Les sphères politiques et médiatiques passées au vitriol
Thomas Bronnec explore les coulisses du monde politique et le fonctionnement des “élites” françaises. Après Les Initiés qui dévoilait les arcanes de Bercy, En pays conquis qui mettait en lumière le pouvoir de l’ombre des conseillers, avec La Meute il détaille la relation complexe où se mêlent animosité et fascination entre le pouvoir politique et le pouvoir médiatique. Ce dernier est bousculé par les réseaux sociaux et l’émergence de mouvements dénonçant les violences faites aux femmes.
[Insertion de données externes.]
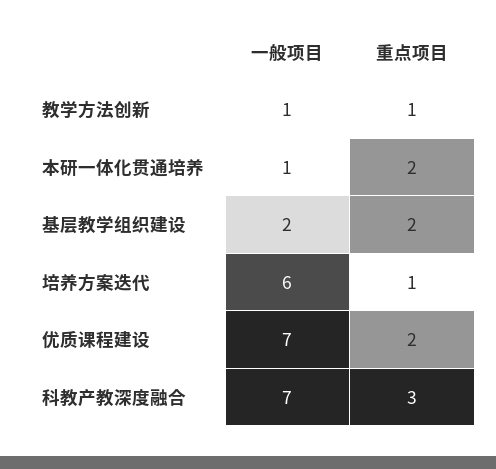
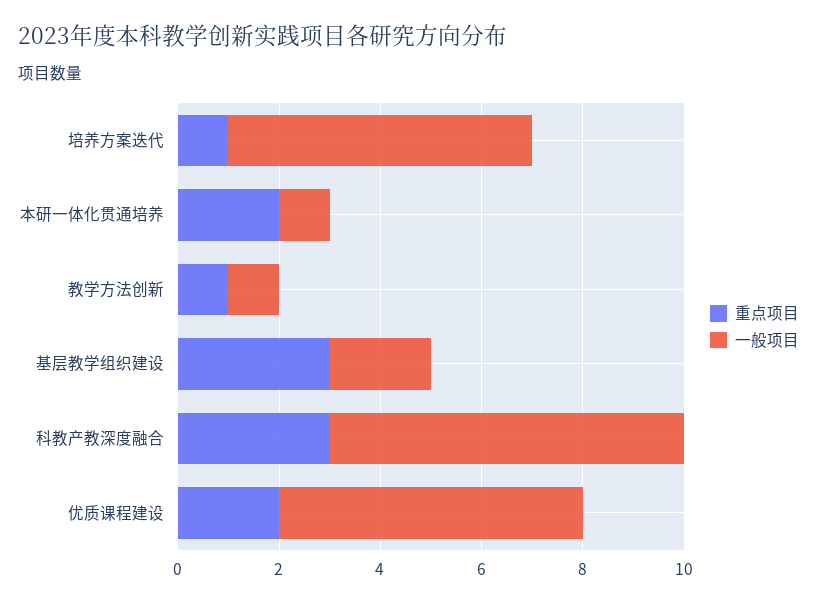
  {
    "一般项目": {
      "教学方法创新": 1,
      "本研一体化贯通培养": 1,
      "基层教学组织建设": 2,
      "培养方案迭代": 6,
-     "优质课程建设": 7,
+     "优质课程建设": 6,
      "科教产教深度融合": 7
    },
    "重点项目": {
      "教学方法创新": 1,
      "本研一体化贯通培养": 2,
-     "基层教学组织建设": 2,
+     "基层教学组织建设": 3,
      "培养方案迭代": 1,
      "优质课程建设": 2,
      "科教产教深度融合": 3
    }
  }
En route pour Luxeuil, François Gabory se réjouit. C’est reparti, seul contre tous ou presque. Élu président de la République en 2012, puis réélu, il a dû quitter la place après deux ans à la suite d’un référendum calamiteux qui a entraîné la France dans un Frexit. La droite, alliée de circonstance avec l’extrême-droite, gère une situation difficile. La gauche traditionnelle est exsangue.
Catherine Lengrand est la directrice de campagne de Claire Bontems après avoir été virée de L’Événement, le journal qu’elle dirigeait. Claire est jeune, moderne, ne fait pas vraiment partie du sérail et incarne une gauche plus radicale. C’est sa candidature qui a poussé Gabory à se relancer au nom d’une gauche sociale-démocrate.
Grégoire Castelli, son plus fidèle conseiller, l’informe de la circulation, sur un réseau social, du goût de l’ancien président pour les vidéos pornos, pour les toutes jeunes filles, révélant même l’existence d’un harem à Brégançon. Certes, François à une réputation de don Juan et cède facilement à la tentation quand il ne la suscite pas. Si, au départ, la diffusion de l’information était confidentielle, la rumeur, reprise sans cesse, enfle, d’autant que la presse et la télévision s’y intéressent. Mais comment détruire une rumeur quand… il y a un fond de vérité ?
Autour des deux candidats qui se connaissent car Claire avait été nommée secrétaire d’État par François, le romancier anime une belle série de personnages qui gravitent tant dans les sphères du pouvoir que dans celles des médias. Les rapports entre Claire et François sont particulièrement ambigus. Catherine Lengrand, sa directrice de campagne, est la sœur de l’ex-président. Elle a des comptes à régler depuis leur plus jeune âge. La mère, que François a mis en maison de retraire dès son accession à la charge suprême, a élevé seule les deux enfants, mais elle est à l’origine de cette rancune.
Grégoire Castelli, le conseiller qui reste fidèle, joue toutefois sa partition. Un groupe de femmes, ayant côtoyé plus ou moins intimement François, sont partie prenante dans les événements, soit pour alimenter les rumeurs, soit pour les dénoncer. Si les intervenants des réseaux sociaux, qui s’en donnent à cœur joie, restent dans l’ombre, les journalistes spécialisés sont mis en scène avec justesse mais sans complaisance.
Et Thomas Bronnec livre une peinture réaliste du monde politique, mettant en avant le fait que le pouvoir est pire qu’une drogue pour tout ce qu’il apporte. Il construit une intrigue fort bien troussée, riche en rebondissements et coups de théâtre, nourrie de ce qui fait l’actualité. La libération de la parole des femmes, l’égalité qui reste encore à conquérir, l’usage intensif et omniprésent des smartphones, le tribunal permanent instauré par ceux qui se cachent derrière le relatif anonymat des réseaux.
Il relève cette volonté, devenue sport national, de nuire gratuitement par des fakes news. Il montre que les instincts les plus bas de l’espèce humaine n’épargnent pas les “élites”. Il moque avec justesse la difficulté qu’éprouvent certains pour le choix qui favorisera la suite de leur carrière. Quel est le cheval sur lequel miser ?
Ainsi Thomas Bronnec décortique, analyse, dissèque avec un regard lucide et corrosif, le fonctionnement de la vie politique française, intégrant des thèmes d’aujourd’hui comme la mutation des médias par les réseaux sociaux, l’information torrentielle en continu, le buzz, la crédulité des masses prêtent à agir en meute avec un comportement irrationnel.
Un roman fulgurant, captivant, remarquablement documenté, jusqu’à un dénouement farouche.
serge perraud
Thomas Bronnec, La meute, Folio policier n° 968, septembre 2022, 418 p. – 8,40 €.